Troubleshooting custom origin and internet NEG issues
Traffic does not reach the endpoints
After you configure a service, the new endpoint becomes reachable through the external HTTP(S) load balancer when:
- The endpoint is attached to the internet NEG.
- The associated FQDN can be DNS resolved successfully (if you are using FQDN endpoint type).
- The endpoint is accessible over the internet.
If traffic cannot reach the endpoint, which results in a 502 error code for HTTP(s), check the following:
- Query the
_cloud-eoips.googleusercontent.com
DNS TXT record using a tool like dig or nslookup. Note the CIDRs (followingip4:
) and ensure these ranges are allowed by your firewall or cloud Access Control List (ACL).
After configuring a custom origin, requests to custom origin failed with a 5xx error
- Check Logging.
- Verify that the network endpoint group is configured with the correct IP:Port or FQDN:Port for your custom origin.
- If you are using FQDN, make sure that it is resolvable through Google Public DNS. You can verify that the FQDN is resolvable through Google Public DNS using these steps or the web interface directly.
- If you are accessing the HTTP(S) load balancer on its external IP only, and your origin web-server is expecting a hostname, ensure that you are sending a valid HTTP Host header to your backend by configuring a custom request header.
- If communicating to a backend over HTTPS or HTTP2 (as set in the
protocol
field of the backend service) configured as anINTERNET_FQDN_PORT
custom origin endpoint, ensure that your origin is presenting a valid TLS (SSL) certificate and the configured FQDN matches a SAN (Subject Alternative Name) in the certificates' list of SANs. A valid certificate is defined as one signed by a public Certificate Authority and that has not expired. - When using
INTERNET_FQDN_PORT
custom origin endpoints, self-signed certificates are not accepted by the HTTPS load balancer, and are rejected. - When using HTTPS or HTTP/2 with
INTERNET_IP_PORT
type endpoints, no SSL certificate validation/SAN check is performed. This means one can use self-signed certificates. When using SSL, our recommendation is to useINTERNET_FQDN_PORT
endpoints to make sure server certificates and SANs can be validated.
Responses from my custom origin are not cached by Cloud CDN
Ensure that:
- You have enabled Cloud CDN on the backend service containing the NEG that points to your custom origin by setting enableCDN to true.
- Responses served by your custom origin meet Cloud CDN
caching requirements. For example, you are
sending
Cache-Control: public, max-age=3600
response headers from the origin.
Troubleshooting serverless NEG issues
Requests fail with a 404 error
Ensure that the underlying serverless resource (such as an App Engine, Cloud Functions, or Cloud Run (fully managed) service) is still running. If the serverless resource is deleted but the serverless NEG still exists, the external HTTP(S) load balancer will continue to attempt to route requests to the non-existence service. This results in a 404 response.

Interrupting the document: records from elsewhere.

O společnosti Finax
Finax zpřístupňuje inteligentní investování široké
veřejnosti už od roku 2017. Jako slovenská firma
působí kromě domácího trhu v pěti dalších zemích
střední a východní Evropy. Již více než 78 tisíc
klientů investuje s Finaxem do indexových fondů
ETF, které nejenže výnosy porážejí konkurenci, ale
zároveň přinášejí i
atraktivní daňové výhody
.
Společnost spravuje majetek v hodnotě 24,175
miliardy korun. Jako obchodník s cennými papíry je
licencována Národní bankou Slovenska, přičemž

In general, an external HTTP(S) load balancer cannot detect if the underlying serverless resource is working as expected. This means that if your service in one region is returning errors but the overall Cloud Run (fully managed), Cloud Functions, or App Engine infrastructure in that region is operating normally, your external HTTP(S) load balancer will not automatically direct traffic away to other regions. Make sure you thoroughly test new versions of your services before routing user traffic to them.
Handling URL mask mismatches
If applying the configured URL mask to a user request URL doesn't result in a service name, or if it results in a service name that does not exist, the load balancer might handle these mismatches differently depending on the serverless compute platform in use.
Cloud Run (fully managed): In case of a URL mask mismatch, the load balancer returns an HTTP error 404 (Not Found).
Cloud Functions: In case of a URL mask mismatch, the load balancer returns an HTTP error 404 (Not Found).
App Engine: In case of a URL mask mismatch,
App Engine uses dispatch.yaml
and App Engine's default
routing logic to determine which service to send the request to.